> WHAT TO WORK ON
1. Answer these questions about the display panel description:
(a) Between what is the liquid crystal layer arranged?
(b) Which three components does the electronic equipment 10 include?
(c) What function does the drive circuit 105 have?
2. Retype the stretch of the display panel description from "Furthermore, in the" through "the cell gap.".
3. Write the next part of the display panel description, picking up after its last line.

> PROVIDED PASSAGE
"""
Furthermore, in the detailed description of the present invention, in defining a positional relationship between one component and another component, the terms “above” and “below” include not only the case of being positioned directly above or below one component, but also the case of interposing another component therebetween, unless otherwise specified.

In a display panel, a liquid crystal layer is arranged between two substrates. In this case, since the liquid crystal layer is liquid, a spacer is provided to keep a distance (cell gap) between the two substrates. If pixels are not provided in a part of a display panel, pixel electrode or color filter is not arranged. Therefore, even if the spacer is arranged, the cell gap differs depending on the location, and nonuniformity of the image occurs due to the difference in the cell gap.

In view of the above problems, it is an object of an embodiment of the present invention to provide a display device having a high-display quality in which nonuniformity is suppressed.

First Embodiment
(1-1. Configuration of Electronic Equipment and Display Device)

Hereinafter, an electronic equipment according to the present embodiment will be described. FIG. 1 is a perspective view showing main components of an electronic equipment 10 according to an embodiment of the present invention. The electronic equipment 10 includes a display device 20, an image sensor 30, and a housing 40. The display device 20 is configured to include a display panel 100 and a lighting device 200. The display panel 100, the lighting device 200, and the image sensor 30 are arranged to be overlapped. The display panel 100 is arranged on the front (top) side of the lighting device 200. The lighting device 200 illuminates light from the back of the display panel 100.

FIG. 2 is a top view of the display panel 100. The display panel 100 has a second substrate 101, a display region 102, a pixel 103, a peripheral region 104, a drive circuit 105, a drive circuit 106, a flexible printed circuit board 108, a terminal portion 109, and a first substrate 190. In the display region 102, a plurality of pixels 103 are arranged to be separated in a lattice pattern. The pixel 103 functions as a component of an image. Specifically, the pixel 103 includes a display element 130 to be described later. The display element 130 has the function of transmitting or shielding a light. The peripheral region 104 is provided so as to surround the display region 102. The drive circuit 105 is provided in the peripheral region 104 and has a function as a gate driver. The drive circuit 106 is provided in the peripheral region 104. The drive circuit 106 has a function as a source driver. A scan line 145c is connected to the drive circuit 105. A signal line 147b is connected to the drive circuit 106. The pixel 103 is connected to the scan line 145c and the signal line 147b.

In the display panel 100, a display control signal is entered into the drive circuit 105 and the drive circuit 106 via the flexible printed circuit board 108 from an external control device (not shown). In this case, scan signals from the drive circuit 105 are transmitted to the pixel 103 in the display region 102 via the scan line 145c. Similarly, video signals from the drive circuit 106 is transmitted via the signal line 147b to the pixel 103 in the display region 102. As a result, a still image and a moving image are displayed in the display region 102.

(1-2. Configuration of Display Region and Monochromatic Display Region)
"""
> AVAILABLE DATA
"""
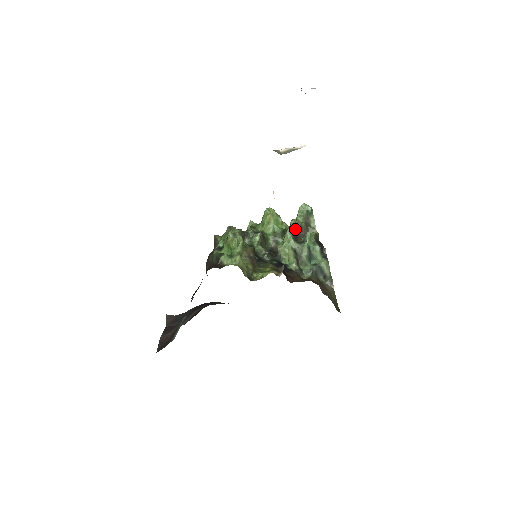
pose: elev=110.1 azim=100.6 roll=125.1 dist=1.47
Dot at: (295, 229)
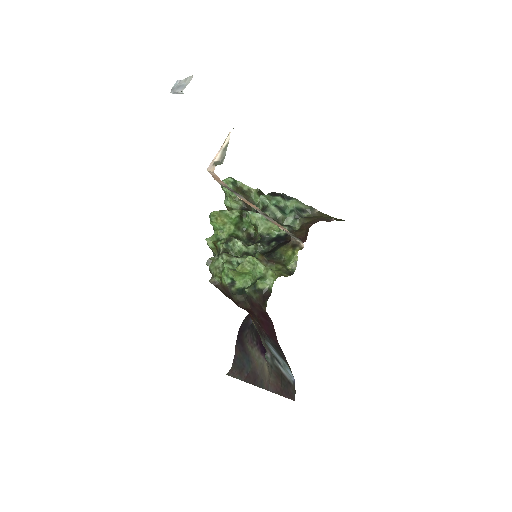
Dot at: (238, 206)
"""
> ANSWER LIST
1.
(a) Two substrates.
(b) A display device 20, an image sensor 30, and a housing 40.
(c) It functions as a gate driver.

2.
Furthermore, in the detailed description of the present invention, in defining a positional relationship between one component and another component, the terms “above” and “below” include not only the case of being positioned directly above or below one component, but also the case of interposing another component therebetween, unless otherwise specified.

In a display panel, a liquid crystal layer is arranged between two substrates. In this case, since the liquid crystal layer is liquid, a spacer is provided to keep a distance (cell gap) between the two substrates. If pixels are not provided in a part of a display panel, pixel electrode or color filter is not arranged. Therefore, even if the spacer is arranged, the cell gap differs depending on the location, and nonuniformity of the image occurs due to the difference in the cell gap.

3.
FIG. 3 is an enlarged top view of a portion 100a of the display device. As shown in FIGS. 2 and 3, the display region 102 includes an image display region R1 (also referred to as a first region) in which the pixel 103 for displaying a color image is formed, and a monochrome display region R2 (also referred to as a second region) for displaying a monochrome image. The monochromatic display region R2 is arranged in a part of the display region. Therefore, the monochrome display region R2 is surrounded by the image display region R1. In the present embodiment, no color filter is arranged in the monochromatic display region R2. The monochromatic display region R2 transmits light from the lighting device 200 arranged on the back side. The monochromatic display region R2 is a region that displays only shade of white and black. The monochromatic display region R2 has a square region with a length of 1 mm or more and 10 mm or less on one side. In this example, the monochromatic display region R2 has a square region with a side length of 5 mm. The monochromatic display region R2 is not limited to squares. For example, the monochromatic display region R2 may have a circular or elliptical region with the diameter of 1 mm or more and 10 mm or less. In this example, all four sides of the monochromatic display region R2 are surrounded by the image display region R1, but at least one side may be adjacent to each other via a light shielding region.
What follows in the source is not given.